Google Suffers System Outage As Gmail and Web Services Knocked Offline
Published on: 25th Jan 2014
Google suffered one of its rare system failures on Friday afternoon (European time) as a wide range of web services fell over for around half an hour.
During the outage, most Google users who use logged-in services like Gmail, Google+, Calendar and Documents found they were unable to access those services for approximately 25 minutes. For about 10 percent of users, the problem persisted for as much as 30 minutes longer.
Google says that the problem has been resolved, and it is now working on measures to prevent a recurrence. Had that happened to a telecoms operator, they would usually be expected to provide reports to the telecoms regulator and could face sanctions or fines.
Most web companies, even ones upon which increasing amount of a person's daily lives are not regulated in the same way, although it may only be a matter of time before there are calls for some sort of regulatory oversight of a service when it gets to a certain size.
In a blog post, the company outlined what went wrong:
At 10:55 a.m. PST this morning, an internal system that generates configurations-essentially, information that tells other systems how to behave-encountered a software bug and generated an incorrect configuration.
The incorrect configuration was sent to live services over the next 15 minutes, caused users' requests for their data to be ignored, and those services, in turn, generated errors.

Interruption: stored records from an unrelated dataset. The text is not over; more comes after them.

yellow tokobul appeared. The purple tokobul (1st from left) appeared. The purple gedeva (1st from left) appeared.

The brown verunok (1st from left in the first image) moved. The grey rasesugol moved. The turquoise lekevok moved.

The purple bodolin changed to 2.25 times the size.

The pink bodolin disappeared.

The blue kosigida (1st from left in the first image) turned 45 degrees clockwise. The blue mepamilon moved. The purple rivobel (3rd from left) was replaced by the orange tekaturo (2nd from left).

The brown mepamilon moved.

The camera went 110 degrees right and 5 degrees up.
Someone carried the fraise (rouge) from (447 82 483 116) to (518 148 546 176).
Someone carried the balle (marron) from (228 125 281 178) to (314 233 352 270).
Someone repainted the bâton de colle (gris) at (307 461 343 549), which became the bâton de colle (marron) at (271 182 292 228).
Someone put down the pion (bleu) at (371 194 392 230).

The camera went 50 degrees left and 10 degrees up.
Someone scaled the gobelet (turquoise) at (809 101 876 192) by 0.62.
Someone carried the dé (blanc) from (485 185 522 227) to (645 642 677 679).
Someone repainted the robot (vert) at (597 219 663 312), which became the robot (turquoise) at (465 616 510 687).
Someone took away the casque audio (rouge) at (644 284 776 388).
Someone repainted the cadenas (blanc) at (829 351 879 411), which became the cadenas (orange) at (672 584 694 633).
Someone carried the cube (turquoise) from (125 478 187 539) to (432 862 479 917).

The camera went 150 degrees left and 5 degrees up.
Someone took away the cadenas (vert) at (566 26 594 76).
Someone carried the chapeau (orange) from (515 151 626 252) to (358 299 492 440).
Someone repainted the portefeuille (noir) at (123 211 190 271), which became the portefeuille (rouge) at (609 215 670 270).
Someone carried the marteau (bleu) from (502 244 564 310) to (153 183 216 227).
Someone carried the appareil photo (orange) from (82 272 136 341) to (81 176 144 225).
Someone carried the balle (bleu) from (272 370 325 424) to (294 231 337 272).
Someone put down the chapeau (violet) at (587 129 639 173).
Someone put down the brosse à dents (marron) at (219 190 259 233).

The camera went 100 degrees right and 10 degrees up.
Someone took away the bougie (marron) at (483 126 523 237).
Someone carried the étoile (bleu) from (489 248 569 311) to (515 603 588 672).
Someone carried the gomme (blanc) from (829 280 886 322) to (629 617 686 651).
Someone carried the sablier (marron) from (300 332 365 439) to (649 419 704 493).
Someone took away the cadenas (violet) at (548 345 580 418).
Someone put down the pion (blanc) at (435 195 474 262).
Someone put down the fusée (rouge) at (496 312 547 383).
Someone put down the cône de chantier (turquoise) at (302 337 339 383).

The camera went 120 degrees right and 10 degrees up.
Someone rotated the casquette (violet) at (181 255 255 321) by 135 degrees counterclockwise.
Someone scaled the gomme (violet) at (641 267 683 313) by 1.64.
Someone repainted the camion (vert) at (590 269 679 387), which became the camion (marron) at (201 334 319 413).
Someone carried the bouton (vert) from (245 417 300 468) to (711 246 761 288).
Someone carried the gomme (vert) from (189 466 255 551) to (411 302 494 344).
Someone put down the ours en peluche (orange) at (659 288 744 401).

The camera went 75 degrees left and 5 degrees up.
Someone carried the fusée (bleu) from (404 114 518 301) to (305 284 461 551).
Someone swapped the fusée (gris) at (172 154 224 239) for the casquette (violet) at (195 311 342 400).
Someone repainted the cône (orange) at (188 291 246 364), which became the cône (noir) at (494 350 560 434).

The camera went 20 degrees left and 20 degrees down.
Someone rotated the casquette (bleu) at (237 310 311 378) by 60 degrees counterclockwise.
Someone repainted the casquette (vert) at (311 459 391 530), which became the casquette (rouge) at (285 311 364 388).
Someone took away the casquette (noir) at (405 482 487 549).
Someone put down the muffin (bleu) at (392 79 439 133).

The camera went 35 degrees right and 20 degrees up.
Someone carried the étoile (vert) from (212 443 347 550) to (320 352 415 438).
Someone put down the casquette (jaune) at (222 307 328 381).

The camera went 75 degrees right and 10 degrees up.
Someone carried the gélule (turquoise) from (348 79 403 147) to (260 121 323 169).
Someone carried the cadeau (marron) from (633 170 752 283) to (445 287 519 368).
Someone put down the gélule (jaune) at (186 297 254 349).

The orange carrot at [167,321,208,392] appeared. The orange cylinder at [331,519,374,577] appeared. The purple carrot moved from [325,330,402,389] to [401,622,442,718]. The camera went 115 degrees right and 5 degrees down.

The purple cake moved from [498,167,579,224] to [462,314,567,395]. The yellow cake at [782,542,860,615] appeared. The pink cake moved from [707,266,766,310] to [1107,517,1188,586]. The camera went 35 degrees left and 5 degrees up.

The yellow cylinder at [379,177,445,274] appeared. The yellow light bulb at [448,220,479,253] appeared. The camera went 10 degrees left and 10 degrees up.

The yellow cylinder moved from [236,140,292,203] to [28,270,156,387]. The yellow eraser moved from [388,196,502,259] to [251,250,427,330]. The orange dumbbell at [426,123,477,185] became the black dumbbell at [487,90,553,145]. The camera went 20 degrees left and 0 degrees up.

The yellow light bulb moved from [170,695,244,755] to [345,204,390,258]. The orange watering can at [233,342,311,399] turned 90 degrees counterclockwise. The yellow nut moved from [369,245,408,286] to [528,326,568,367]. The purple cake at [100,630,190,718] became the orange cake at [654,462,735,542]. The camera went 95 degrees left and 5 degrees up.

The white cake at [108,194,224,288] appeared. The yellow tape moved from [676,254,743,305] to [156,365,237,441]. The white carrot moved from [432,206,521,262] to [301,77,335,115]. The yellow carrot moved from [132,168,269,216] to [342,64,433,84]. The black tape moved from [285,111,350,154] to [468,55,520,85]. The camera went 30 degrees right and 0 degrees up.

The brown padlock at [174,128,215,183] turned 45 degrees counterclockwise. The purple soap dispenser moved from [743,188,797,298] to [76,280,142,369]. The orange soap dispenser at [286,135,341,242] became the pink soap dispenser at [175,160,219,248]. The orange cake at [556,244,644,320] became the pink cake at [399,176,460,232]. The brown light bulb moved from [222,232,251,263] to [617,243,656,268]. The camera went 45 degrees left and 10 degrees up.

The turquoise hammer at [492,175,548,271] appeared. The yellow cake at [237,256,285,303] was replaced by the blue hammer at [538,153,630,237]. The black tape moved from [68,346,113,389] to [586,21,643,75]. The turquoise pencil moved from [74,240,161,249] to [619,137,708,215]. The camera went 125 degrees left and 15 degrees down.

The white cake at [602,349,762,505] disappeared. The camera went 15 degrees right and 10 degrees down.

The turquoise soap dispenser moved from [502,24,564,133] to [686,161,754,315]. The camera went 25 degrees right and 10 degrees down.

Users began seeing these errors on affected services at 11:02 a.m., and at that time our internal monitoring alerted Google's Site Reliability Team. Engineers were still debugging 12 minutes later when the same system, having automatically cleared the original error, generated a new correct configuration at 11:14 a.m. and began sending it; errors subsided rapidly starting at this time.
By 11:30 a.m. the correct configuration was live everywhere and almost all users' service was restored.